When it comes to anything that has the potential to be sentimental, I’m the epitome of a hoarder. Pictures, which normally stay in stacks and tucked into my bookshelf. Torn paper wristbands from concerts. Movie ticket stubs (and I don’t mean like a special date; I mean literally any movie for any occasion). Old drawings from study halls, some displaying inside jokes that don’t make sense to me anymore. Notes, letters, birthday cards, graded assignments. Adidas soccer socks and gymnastic leotards and worn mitts from sports I’ve retired from. Countless printed t-shirts plastered with my school’s name. OK, maybe that doesn’t sound too out of the ordinary. But I’m fully aware that I have an excessively hard time when it comes to letting anything go. Even if it’s a stuffed animal from an ex I never want to see again, I still feel guilty getting rid of it. I have clothes I never wear, yet can’t bring myself to donate. I’ll deem a pair of jeans my “favorite” to justify why I can’t part with them, even though I haven’t unfolded them from the top of my closet in years.
Because I like to think I’m pretty good at self-evaluation, I can actually pinpoint the reason why I hold onto these things. I’ve always been a “misser.” I missed my hometown in Maine when I was at college. I miss being at college now that I’m home in Maine. I missed high school when I was done with it. I miss old friends that went separate ways for different reasons. I miss past experiences and moments. I’ll admit that, for me, nostalgia often doesn’t really feel that good.
As a result, my emotional attachments and struggles transfer to these physical objects. I know that. Because I can’t fully come to peace with moments and people being in my past, I feel this urge to hold onto tangible examples. That “favorite” pair of jeans has been to many bonfires; that plastic water bottle is from an event that they put on at my college. The thing is, I’m stuck in this suspension of not being able to let go of things, but also not being able to enjoy, appreciate, and cherish them. I have shoeboxes full of letters and pictures I won’t sit down and sift through. It’s hard for me to look at photo albums, and home videos not because I had a dark childhood, but for the opposite reason. I look back and get this feeling of sadness because I miss those blissful moments with my family.

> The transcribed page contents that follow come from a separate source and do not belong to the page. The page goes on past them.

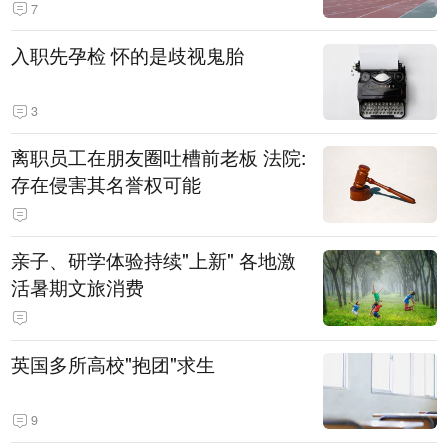
7
入职先孕检 怀的是歧视鬼胎
3
离职员工在朋友圈吐槽前老板 法院:
存在侵害其名誉权可能
亲子、研学体验持续"上新" 各地激
活暑期文旅消费
英国多所高校"抱团"求生
9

With complete honesty, I can say that I’m in a good place right now. When I realistically think about it, I really don’t believe that I was any happier at those different stages of my life. In fact, I already know that in a few years, maybe even months, I’ll be looking back at this exact moment in time and once again go into my “misser” mode.
The point of this isn’t to implore you to get rid of everything. I don’t intend to throw away my boxes of letters. What I am saying is that if you can relate to anything I’ve just shared, be aware of how you feel and recognize that it’s OK to let go of not only material things, but also come to peace with the emotional attachment. Or rather, be able to determine the things worth holding onto, and grow towards accepting that they are meant to be in the past. I’ll end this with a quote that resonates with me. It comes from author Mitch Albom in his novel "Tuesdays With Morrie," and reminds me that we are meant to embrace past points in our life with happiness and fondness, even when it’s easy to be swept away in mistaking nostalgia for sadness:
“The truth is, part of me is every age. I’m a three-year-old, I’m a five-year-old, I’m a 37-year-old, I’m a 50-year-old. I’ve been through all of them, and I know what it’s like. I delight in being a child when it’s appropriate to be a child. I delight in being a wise old man when it’s appropriate to be a wise old man. Think of all I can be! I am every age, up to my own.”